[Provided text]:
- Opening Delimiter -
# Colorado Camping



## coloradoos (Mar 13, 2006)

action 
Trying to get campground information on Golden Gate State Park and Steamboat Lake State Park in Colorado. Please give me your choice of site picks.

Golden...It will be our good-bye







trip in our pop-up camper before we get our 25rss







delivered. We will be going with friends and would like to be near each other. We will be staying in a pop-up tent camper and our friends will have their 5th Wheel.

Steamboat....We will have our new Outback 25rss and would like to be near the water and would like some sun during the day. Just reading some of the site information, it looks like near the water is very shaded. sunny

Would also like to know if you book your campsites online or call? Would like your input! Thanks and happy camping.
Coloradoos


----------



## camptails (Jan 18, 2005)

Congratulations on your new Outback. We went from a tent trailer to a 25 one year ago. I would recommend Loop E at Golden Gate State park I like 45, 52 or 53. Most of the others to me are not real private. Unlike other SP's this one is surrounded by private property that is being occupied or has access roads on it. It seems like 50 yards from the campsites you are either on a gravel road or in someones back yard. The north side of Racoon trail is beautiful when the wildflowers are out.
Steamboat Lake is one of my favorites but a long haul from Denver. Most sites in the Wheeler loop are desireable such as 130. I think all have electric hook up in Wheeler. Arlo Arnica sites are a bit closer to the water but they might get a little tight in manuvering your 25. When I was there it was mostly populated by tent trailers. Pearl Lake State Park is close by and if you don't care about hookups you will find it a hidden treasure for camping. The ambiance of the forest and lake are outstanding. I would camp there instead of Steamboat Lake if I go again.

Camptails action


----------



## coloradoos (Mar 13, 2006)
- Closing Delimiter -
[Information supplied]:
- Opening Delimiter -
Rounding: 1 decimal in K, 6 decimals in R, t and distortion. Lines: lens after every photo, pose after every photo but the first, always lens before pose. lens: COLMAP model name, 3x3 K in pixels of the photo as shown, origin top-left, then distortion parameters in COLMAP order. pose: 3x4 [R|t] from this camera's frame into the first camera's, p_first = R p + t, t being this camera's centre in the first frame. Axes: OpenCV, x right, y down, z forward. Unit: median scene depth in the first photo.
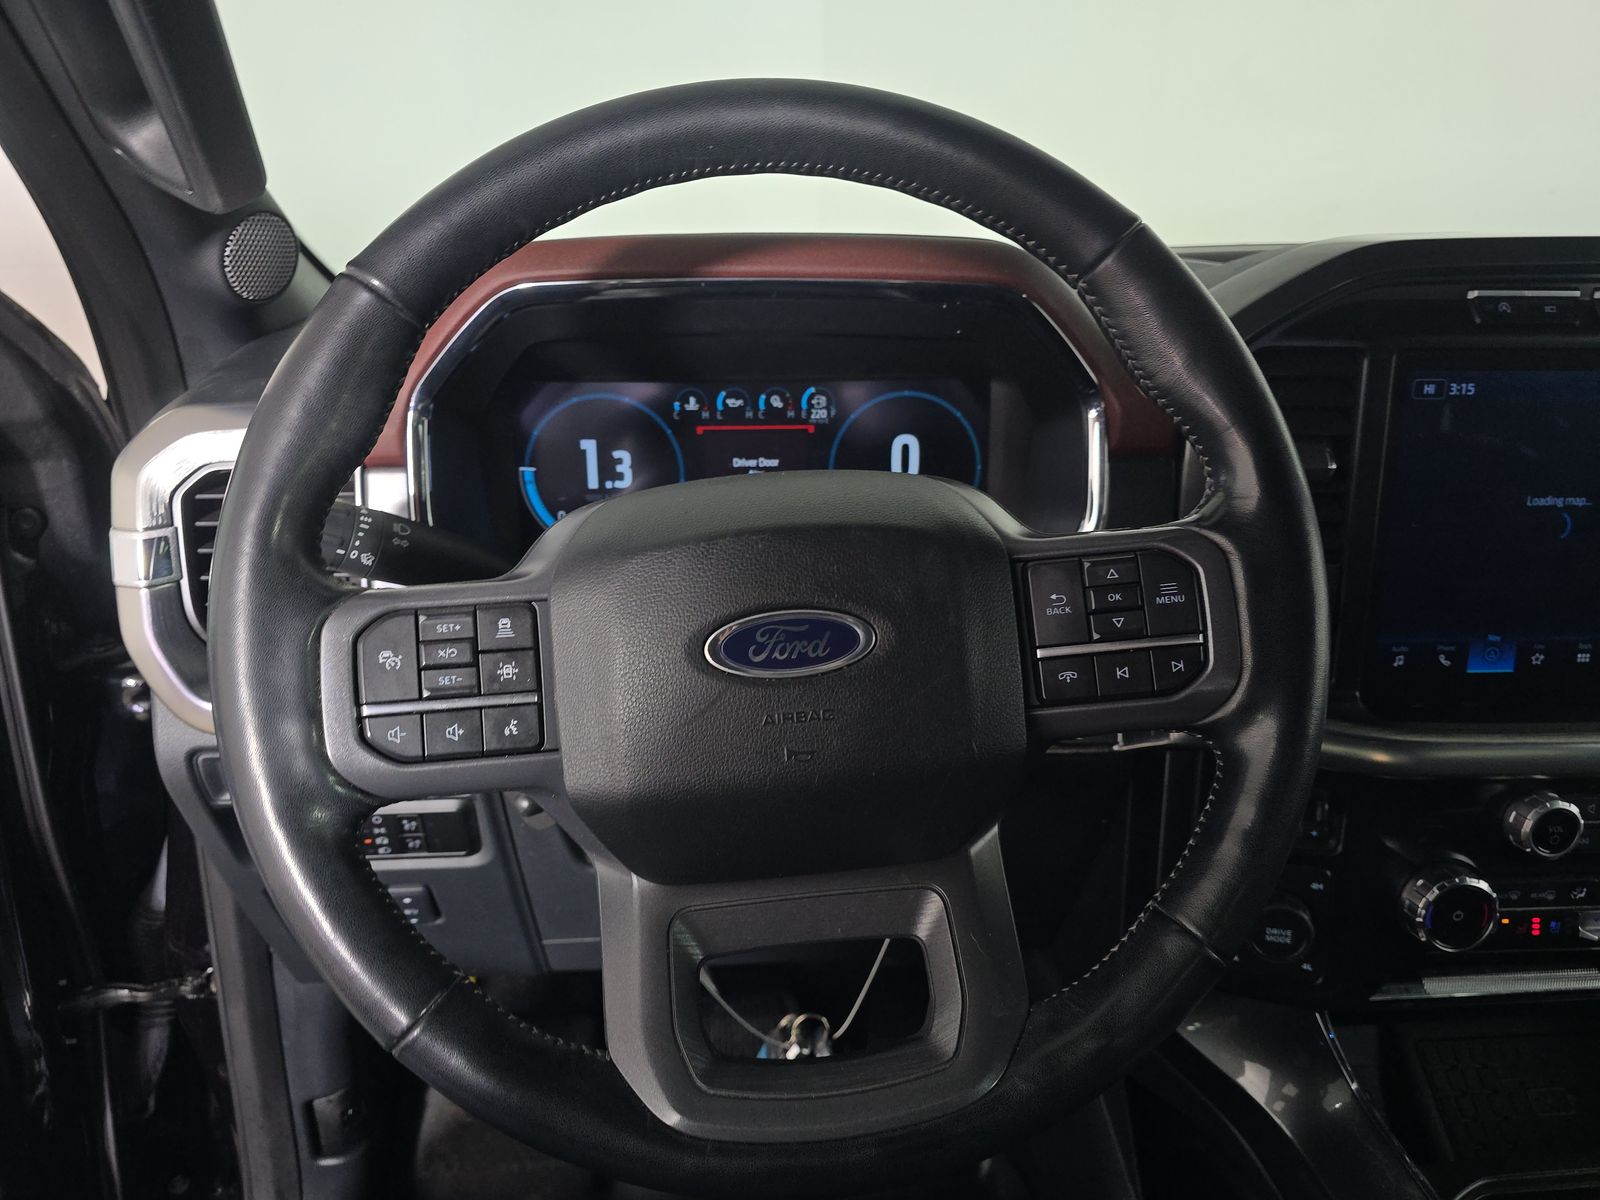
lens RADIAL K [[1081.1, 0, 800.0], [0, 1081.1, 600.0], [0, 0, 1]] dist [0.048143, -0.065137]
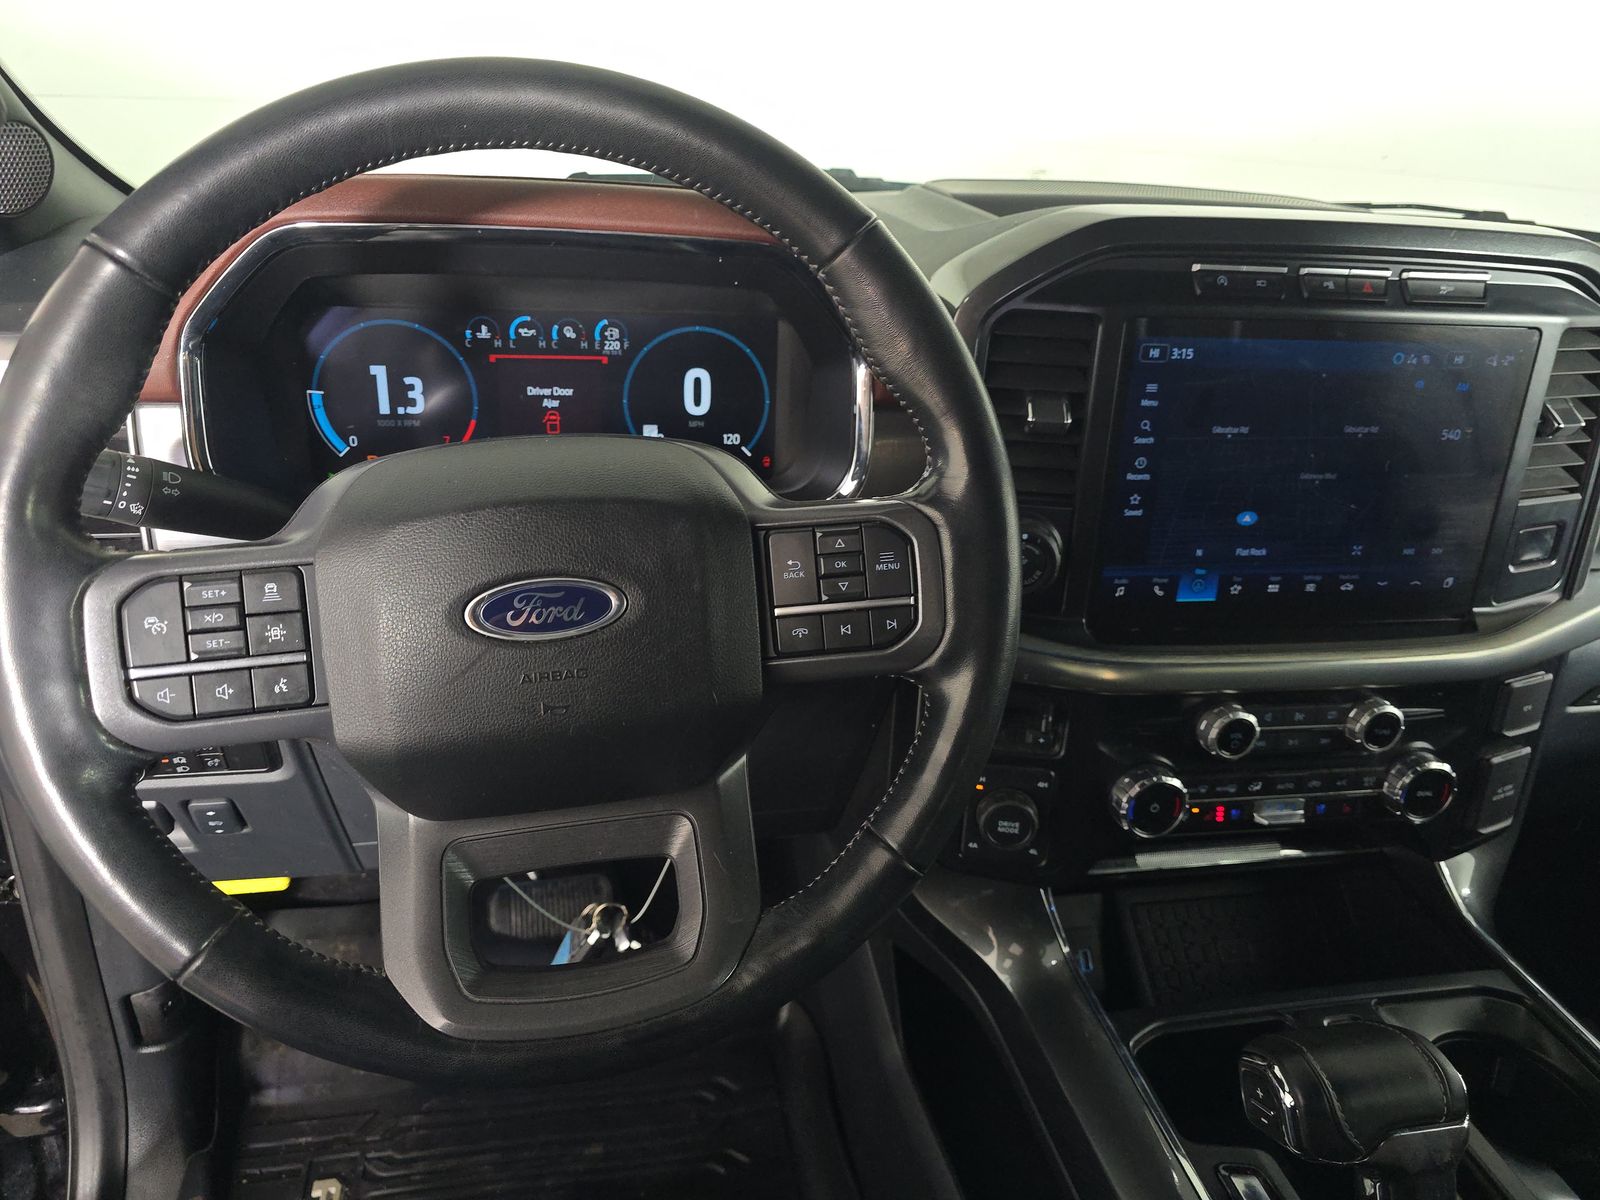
- Closing Delimiter -
[List of tasks]:
(a) Answer these questions about the Colorado camping thread, one per line:
(i) What kind of camper does the first poster plan to take to Golden Gate State Park?
(ii) Which loop at Golden Gate State Park does the reply recommend?
(iii) Which nearby state park does the reply call a hidden treasure for camping?
(b) In the Colorado camping thread, rewrite the stretch from "Steamboat....We will have" through "wildflowers are out.", substituting "travel trailer" for "Outback".
(c) Carry on the Colorado camping thread from where it stops.

[Answers by task]:
(a)
(i) A pop-up tent camper.
(ii) Loop E.
(iii) Pearl Lake State Park.

(b)
Steamboat....We will have our new travel trailer 25rss and would like to be near the water and would like some sun during the day. Just reading some of the site information, it looks like near the water is very shaded. sunny

Would also like to know if you book your campsites online or call? Would like your input! Thanks and happy camping.
Coloradoos


----------



## camptails (Jan 18, 2005)

Congratulations on your new travel trailer. We went from a tent trailer to a 25 one year ago. I would recommend Loop E at Golden Gate State park I like 45, 52 or 53. Most of the others to me are not real private. Unlike other SP's this one is surrounded by private property that is being occupied or has access roads on it. It seems like 50 yards from the campsites you are either on a gravel road or in someones back yard. The north side of Racoon trail is beautiful when the wildflowers are out.

(c)
camptails said:


> Congratulations on your new Outback. We went from a tent trailer to a 25 one year ago. I would recommend Loop E at Golden Gate State park I like 45, 52 or 53. Most of the others to me are not real private. Unlike other SP's this one is surrounded by private property that is being occupied or has access roads on it. It seems like 50 yards from the campsites you are either on a gravel road or in someones back yard. The north side of Racoon trail is beautiful when the wildflowers are out.
> Steamboat Lake is one of my favorites but a long haul from Denver. Most sites in the Wheeler loop are desireable such as 130. I think all have electric hook up in Wheeler. Arlo Arnica sites are a bit closer to the water but they might get a little tight in manuvering your 25. When I was there it was mostly populated by tent trailers. Pearl Lake State Park is close by and if you don't care about hookups you will find it a hidden treasure for camping. The ambiance of the forest and lake are outstanding. I would camp there instead of Steamboat Lake if I go again.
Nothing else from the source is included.